MyRainbowBettaFish said:


> Thanks Armani! I love horses also, can't you tell lol? Just check out my signature and avi
> 
> You lease a mare? WOW! Is she stubborn or cranky ever? What breed? Coloration?


Your welcome! The mare I lease is named Summer she is a 10 year old dunn Belgian draft/quarter horse/thoroughbred cross and yes she has an attitude sometimes and can be a bit stubborn but she can also be an angel when she wants to it just all depends on what mood she's in. She's either in the " I don't want to work for you at all mood" or the " I feel like being good and won't be very stubborn today" mood. I like that she's not perfect all the time because if she was I would get bored and wouldn't be learning anything and she always seems happy to see me and I love her.


----------



## MyRainbowBettaFish (May 9, 2012)

Armani33 said:


> Your welcome! The mare I lease is named Summer she is a 10 year old dunn Belgian draft/quarter horse/thoroughbred cross and yes she has an attitude sometimes and can be a bit stubborn but she can also be an angel when she wants to it just all depends on what mood she's in. She's either in the " I don't want to work for you at all mood" or the " I feel like being good and won't be very stubborn today" mood. I like that she's not perfect all the time because if she was I would get bored and wouldn't be learning anything and she always seems happy to see me and I love her.


 
haha she sounds beautiful! I LOVE drafts


----------



## Armani33 (May 13, 2012)

MyRainbowBettaFish said:


> haha she sounds beautiful! I LOVE drafts


Thanks! So do I she is the first draft I've ever ridden and now I'm hooked on that big,floaty stride.


----------



## MyRainbowBettaFish (May 9, 2012)

Armani33 said:


> Thanks! So do I she is the first draft I've ever ridden and now I'm hooked on that big,floaty stride.

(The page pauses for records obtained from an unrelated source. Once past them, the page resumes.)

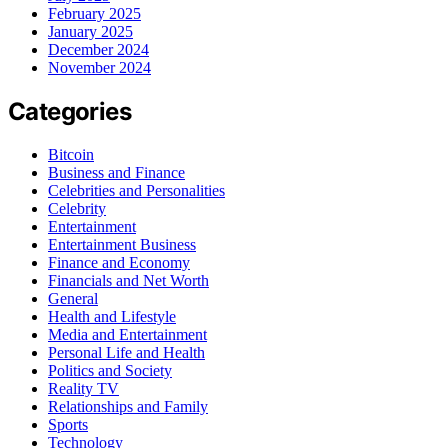
February 2025
January 2025
December 2024
November 2024
Categories
Bitcoin
Business and Finance
Celebrities and Personalities
Celebrity
Entertainment
Entertainment Business
Finance and Economy
Financials and Net Worth
General
Health and Lifestyle
Media and Entertainment
Personal Life and Health
Politics and Society
Reality TV
Relationships and Family
Sports
Technology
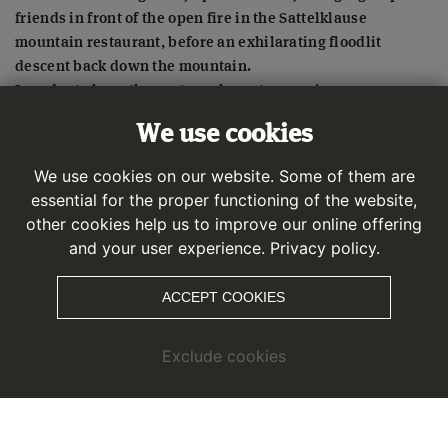
friends in front of the open fire in the Sattelklause
mountain restaurant, before an exhilarating floodlit
descent back down the mountain.
In order to keep the nocturnal sports experience as pure
and authentic as possible we deliberately waived any
We use cookies
night shows – so you can enjoy a night time floodlit sporty
adventure without any distractions.
We use cookies on our website. Some of them are
essential for the proper functioning of the website,
other cookies help us to improve our online offering
and your user experience.
Privacy policy.
ACCEPT COOKIES
Exclude cookies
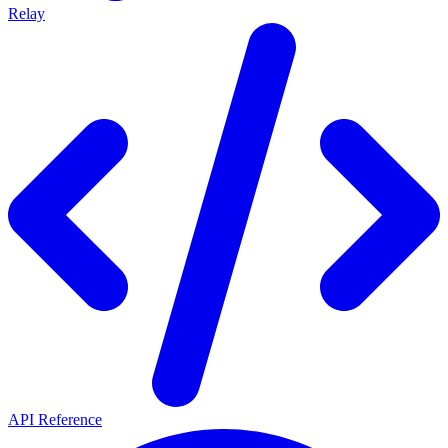
Relay
API Reference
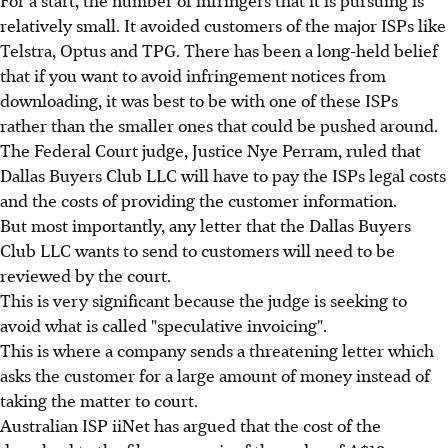
For a start, the number of infringers that it is pursuing is
relatively small. It avoided customers of the major ISPs like
Telstra, Optus and TPG. There has been a long-held belief
that if you want to avoid infringement notices from
downloading, it was best to be with one of these ISPs
rather than the smaller ones that could be pushed around.
The Federal Court judge, Justice Nye Perram, ruled that
Dallas Buyers Club LLC will have to pay the ISPs legal costs
and the costs of providing the customer information.
But most importantly, any letter that the Dallas Buyers
Club LLC wants to send to customers will need to be
reviewed by the court.
This is very significant because the judge is seeking to
avoid what is called "speculative invoicing".
This is where a company sends a threatening letter which
asks the customer for a large amount of money instead of
taking the matter to court.
Australian ISP iiNet has argued that the cost of the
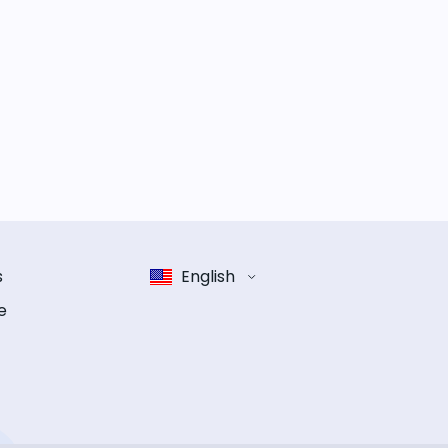
s
English
e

They are big and graceful  I call them gentle giants:-D:lol:


----------



## MyRainbowBettaFish (May 9, 2012)

armani, have you checked out my thread all about everything horses? i will post a link 


http://www.bettafish.com/showthread.php?t=107617


----------



## Armani33 (May 13, 2012)

MyRainbowBettaFish said:


> They are big and graceful  I call them gentle giants:-D:lol:


That is exactly what she is and being she's a dunn she has these gorgeus zebra stripes and a dorsal stripe down her back. She also has a long flowing tail and a nice long mane which is braided at the moment to help it grow out better. I'm going to ride her tomorrow was gonna go today but it was waaaay to humid out oh well


----------